TESTO DA ANALIZZARE –
Ritornare al Signore con tutto il cuore

<Ritornare al Signore con tutto il cuore> (Gioele 2,12)

Lectio divina per il tempo di Quaresima

 

  

[12] Or dunque – parola del Signore –
ritornate a me con tutto il cuore,
con digiuni, con pianti e lamenti”.

[13] Laceratevi il cuore e non le vesti,
ritornate al Signore vostro Dio,
perché egli è misericordioso e benigno,
tardo all’ira e ricco di benevolenza
e si impietosisce riguardo alla sventura.

[14] Chi sa che non cambi e si plachi
e lasci dietro a sé una benedizione?
Offerta e libazione per il Signore vostro Dio.

[15] Suonate la tromba in Sion,
proclamate un digiuno,
convocate un’adunanza solenne.

[16] Radunate il popolo, indite un’assemblea,
chiamate i vecchi,
riunite i fanciulli, i bambini lattanti;
esca lo sposo dalla sua camera
e la sposa dal suo talamo.

[17] Tra il vestibolo e l’altare piangano
i sacerdoti, ministri del Signore, e dicano:
“Perdona, Signore, al tuo popolo
e non esporre la tua eredità al vituperio
e alla derisione delle genti”.
Perché si dovrebbe dire fra i popoli:
“Dov’è il loro Dio?”.

[18] Il Signore si mostri geloso per la sua terra
e si muova a compassione del suo popolo.

Immagini di pose umane con coordinate –
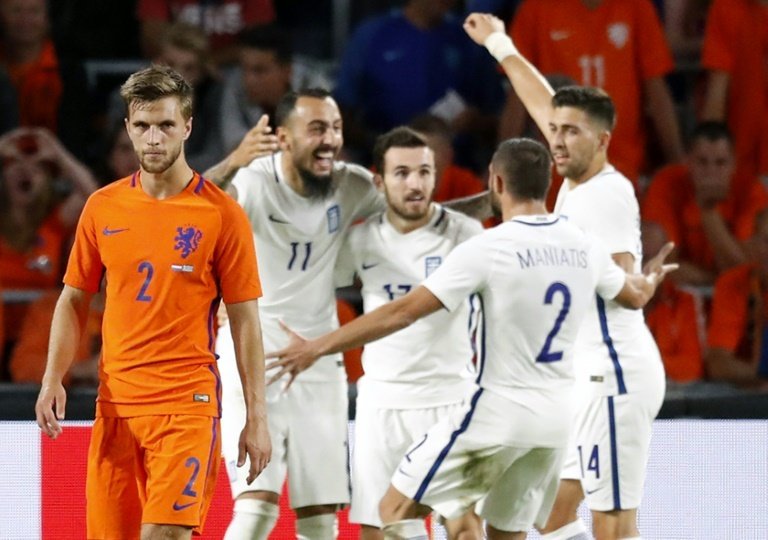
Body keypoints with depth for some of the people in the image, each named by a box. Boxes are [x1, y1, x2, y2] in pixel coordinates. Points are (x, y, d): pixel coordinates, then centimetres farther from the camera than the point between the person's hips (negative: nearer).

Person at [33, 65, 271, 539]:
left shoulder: (222, 213, -3)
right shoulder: (102, 207, 7)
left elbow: (245, 321, 0)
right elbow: (74, 301, 15)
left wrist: (257, 417, -3)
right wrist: (53, 379, 1)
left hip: (188, 405, -4)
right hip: (115, 405, 4)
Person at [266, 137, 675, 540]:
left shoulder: (487, 249, -14)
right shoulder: (583, 247, 4)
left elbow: (404, 312, -15)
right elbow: (635, 296, 25)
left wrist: (317, 348, -10)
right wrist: (652, 279, 50)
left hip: (499, 413, -6)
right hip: (557, 417, 7)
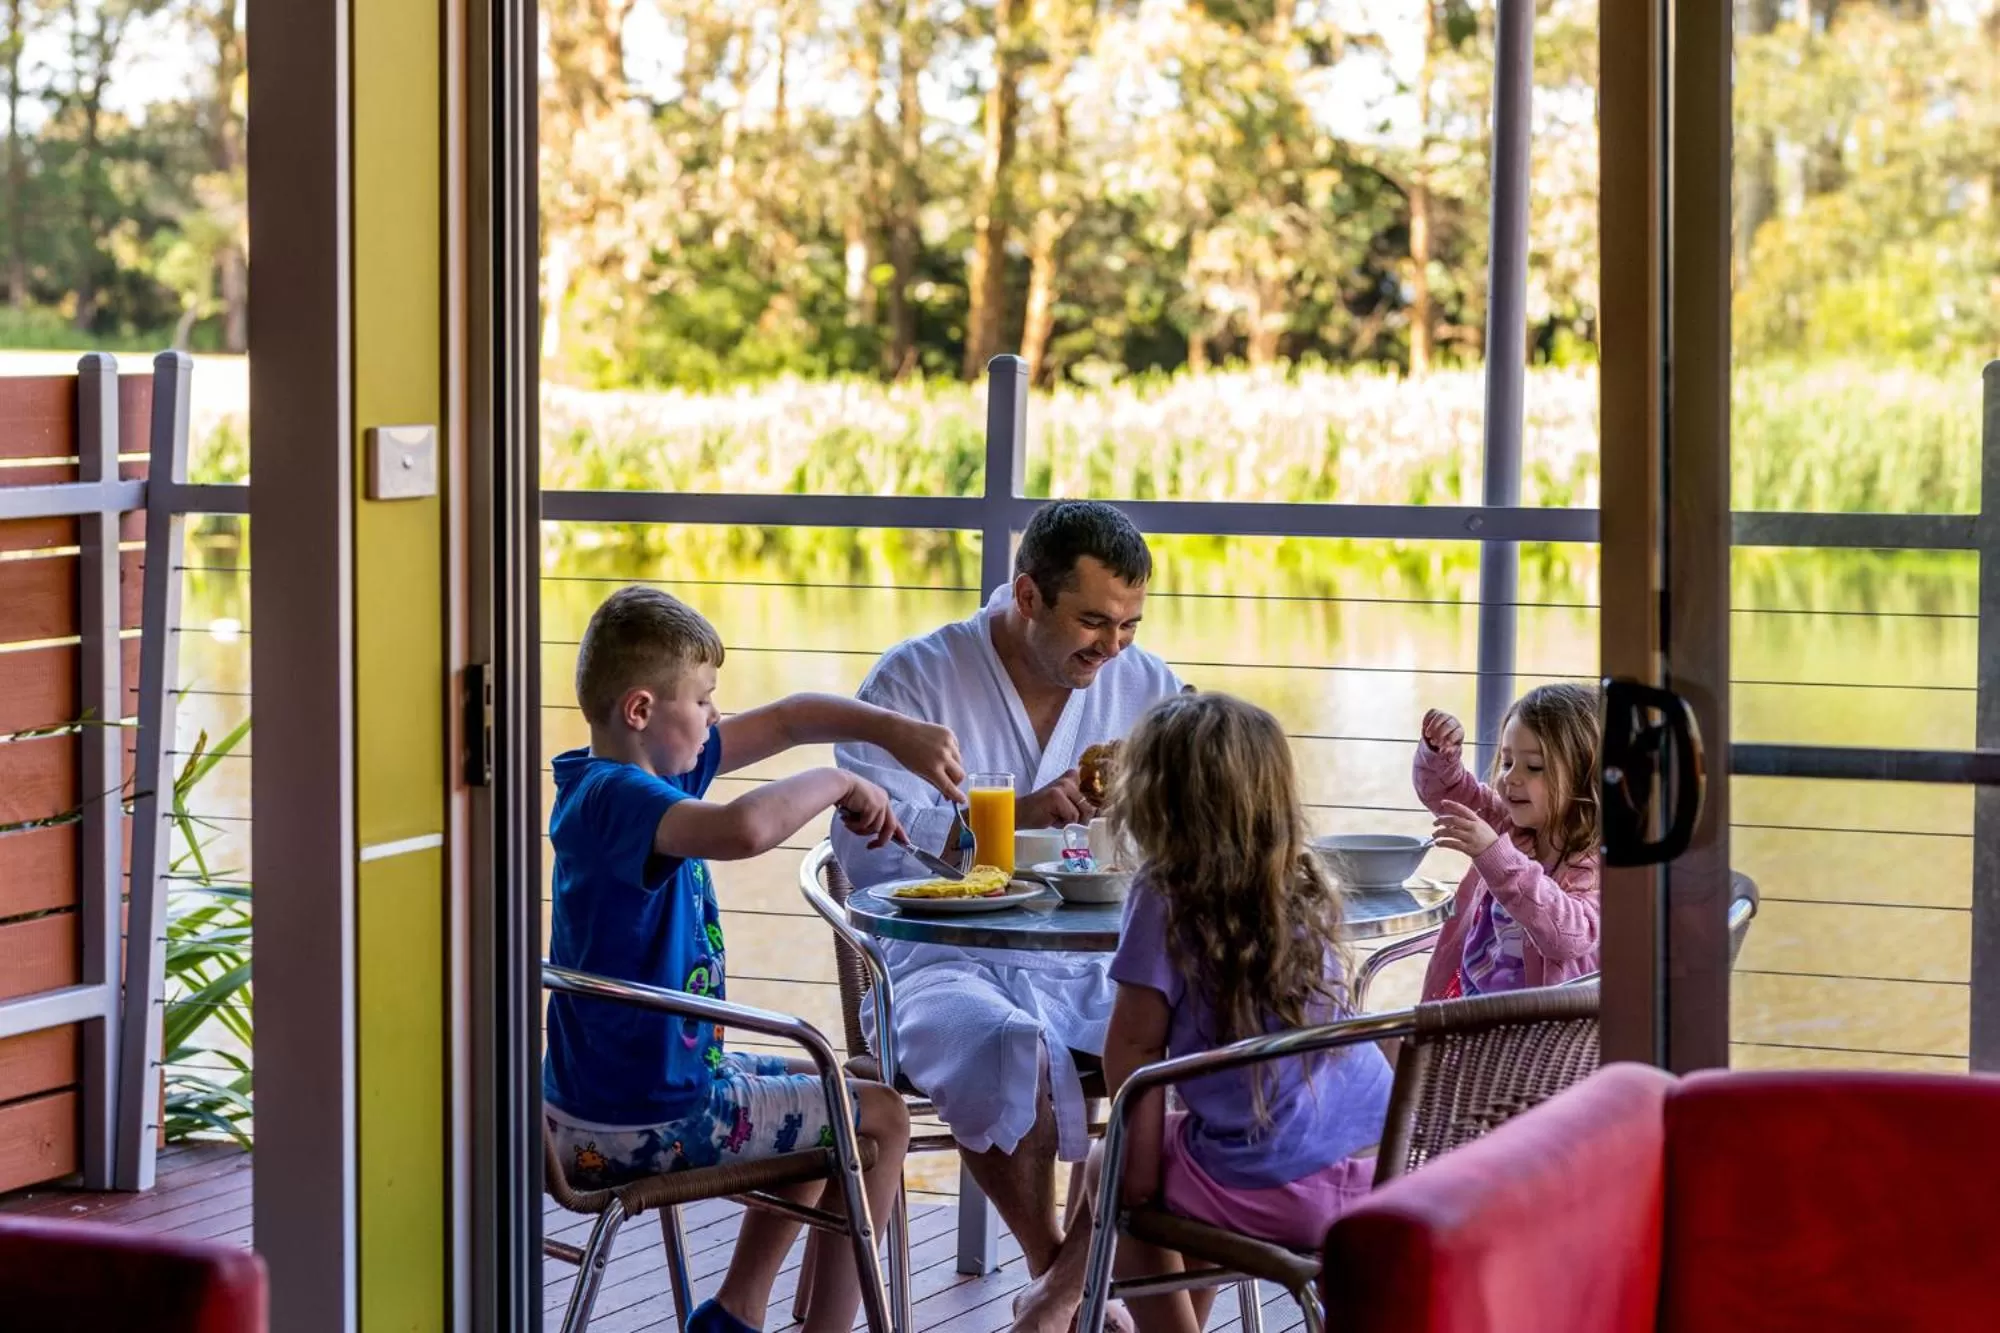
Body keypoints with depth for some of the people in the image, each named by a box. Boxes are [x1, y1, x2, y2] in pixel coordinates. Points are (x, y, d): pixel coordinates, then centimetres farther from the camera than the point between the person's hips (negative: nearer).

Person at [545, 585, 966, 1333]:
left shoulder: (654, 766, 4)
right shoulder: (617, 796, -25)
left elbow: (784, 719, 12)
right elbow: (742, 830, -45)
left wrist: (895, 733, -1)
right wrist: (836, 783, -28)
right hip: (642, 1125, -10)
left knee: (825, 1094, 31)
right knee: (880, 1118, 4)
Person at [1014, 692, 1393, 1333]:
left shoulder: (1165, 899, -11)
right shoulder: (1303, 884, 7)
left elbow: (1135, 1045, -8)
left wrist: (1134, 1160, 2)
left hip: (1275, 1190, -6)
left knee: (1112, 1172, 23)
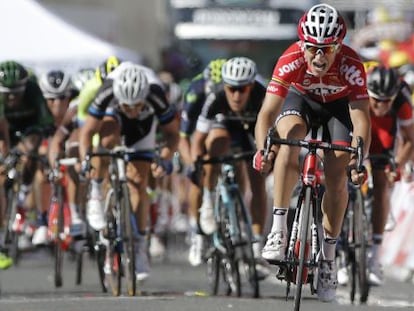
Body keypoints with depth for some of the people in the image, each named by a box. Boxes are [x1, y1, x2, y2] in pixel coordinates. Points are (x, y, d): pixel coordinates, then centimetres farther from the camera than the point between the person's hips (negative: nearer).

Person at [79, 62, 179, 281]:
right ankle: (96, 196, -21)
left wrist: (165, 158, -42)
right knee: (109, 137, -36)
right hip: (113, 116, 0)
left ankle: (139, 246, 3)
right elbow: (87, 131, -31)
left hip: (144, 124, 0)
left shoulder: (155, 95, -39)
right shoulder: (106, 94, -40)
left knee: (138, 184, -8)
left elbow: (172, 132, -26)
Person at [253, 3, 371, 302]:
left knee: (337, 177, -11)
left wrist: (359, 158, -54)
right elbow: (267, 112, -38)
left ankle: (328, 254, 6)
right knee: (289, 138, -32)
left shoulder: (351, 65, -36)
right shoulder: (291, 61, -36)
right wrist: (263, 149, -55)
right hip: (300, 98, 0)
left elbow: (361, 119, -38)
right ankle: (279, 227, -28)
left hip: (339, 104, 0)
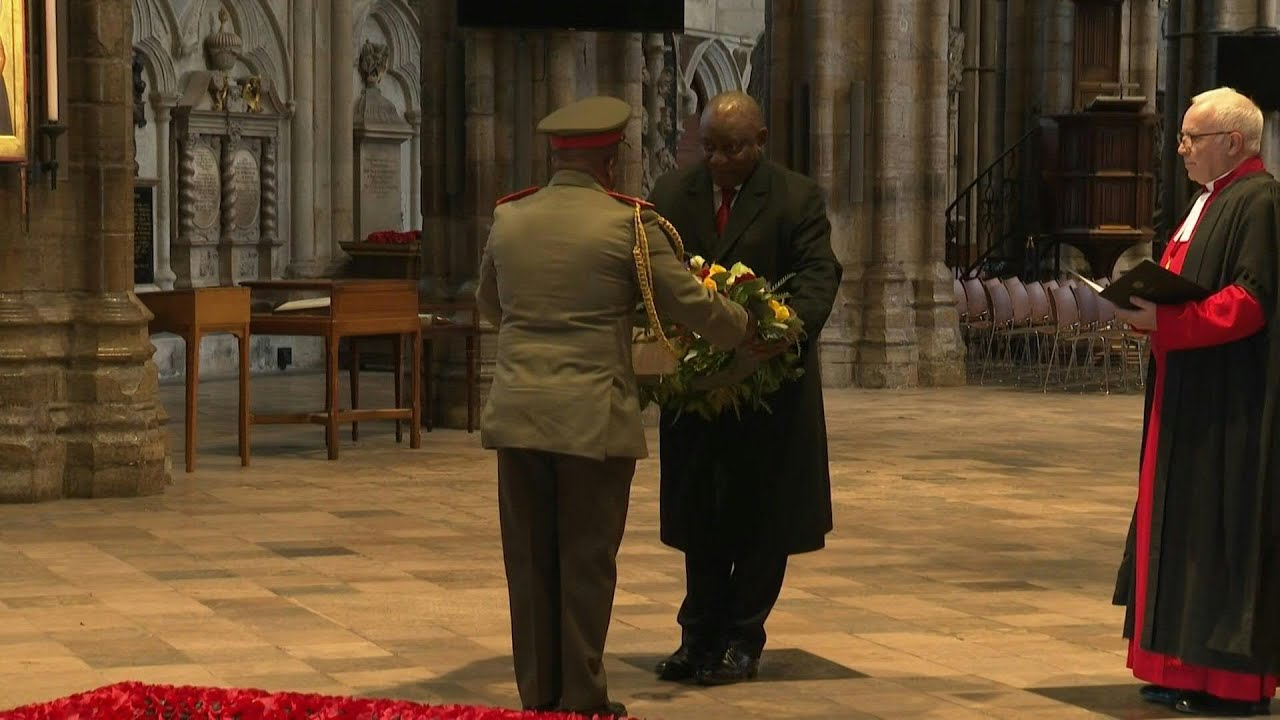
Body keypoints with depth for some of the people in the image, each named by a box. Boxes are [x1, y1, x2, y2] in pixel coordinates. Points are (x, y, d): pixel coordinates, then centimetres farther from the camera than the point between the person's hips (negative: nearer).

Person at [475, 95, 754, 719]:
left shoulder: (508, 219, 7)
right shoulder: (628, 223, -7)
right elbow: (690, 303, -3)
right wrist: (747, 328, 15)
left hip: (517, 414, 4)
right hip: (594, 420, -4)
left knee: (529, 560, 10)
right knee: (587, 561, 4)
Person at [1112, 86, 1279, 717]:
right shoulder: (1211, 199, 17)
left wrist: (1164, 320, -25)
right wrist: (1145, 305, 4)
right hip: (1190, 400, 10)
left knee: (1226, 529, -6)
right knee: (1183, 520, 11)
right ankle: (1188, 669, 16)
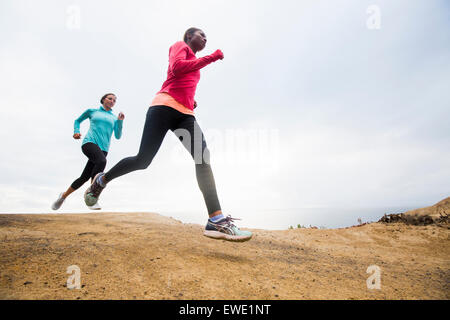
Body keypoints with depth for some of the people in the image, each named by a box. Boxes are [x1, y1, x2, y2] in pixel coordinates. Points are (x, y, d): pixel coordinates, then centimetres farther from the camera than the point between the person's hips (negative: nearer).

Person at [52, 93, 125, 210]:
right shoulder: (92, 111, 19)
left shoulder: (114, 118, 22)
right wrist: (76, 131, 12)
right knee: (102, 161, -35)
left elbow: (118, 136, 13)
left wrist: (120, 121, 1)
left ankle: (64, 195, 24)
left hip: (103, 149, 3)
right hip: (89, 142, -3)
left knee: (85, 177, -1)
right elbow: (77, 121, 31)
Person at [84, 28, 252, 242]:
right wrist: (210, 58, -6)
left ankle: (216, 220, -29)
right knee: (143, 160, -10)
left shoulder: (195, 62, 34)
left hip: (185, 114, 7)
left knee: (203, 156, -17)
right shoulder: (180, 46, 12)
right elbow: (176, 68, -10)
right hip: (165, 107, -7)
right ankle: (102, 180, 21)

CONSEGNA A –
Riporta fedelmente il passo della lectio divina che comincia con "[13] Laceratevi il" e finisce con "Signore vostro Dio.".
CONSEGNA B –
Ricopia senza modifiche le righe dei record, a partire da quella che contiene "right wrist: (836, 783, -28)" fino a quella che contiene "left ankle: (139, 246, 3)", entrambe comprese. Lascia fuori le immagini.

SVOLGIMENTO A –
[13] Laceratevi il cuore e non le vesti,
ritornate al Signore vostro Dio,
perché egli è misericordioso e benigno,
tardo all’ira e ricco di benevolenza
e si impietosisce riguardo alla sventura.

[14] Chi sa che non cambi e si plachi
e lasci dietro a sé una benedizione?
Offerta e libazione per il Signore vostro Dio.

SVOLGIMENTO B –
right wrist: (836, 783, -28)
right hip: (642, 1125, -10)
left knee: (825, 1094, 31)
right knee: (880, 1118, 4)
Person at [1014, 692, 1393, 1333]:
left shoulder: (1165, 899, -11)
right shoulder: (1303, 884, 7)
left elbow: (1135, 1045, -8)
left wrist: (1134, 1160, 2)
left hip: (1275, 1190, -6)
left knee: (1112, 1172, 23)
Body keypoints with depth for some of the people in the image, each named by a box. Boxes are [x1, y1, x2, y2] in pixel coordinates. Points are (x, y, d): pixel coordinates, then centimetres farther from the camera than the point between the person's hips (negative: nearer).

Person at [79, 62, 179, 281]:
right ankle: (96, 196, -21)
left wrist: (165, 158, -42)
right knee: (109, 137, -36)
right hip: (113, 116, 0)
left ankle: (139, 246, 3)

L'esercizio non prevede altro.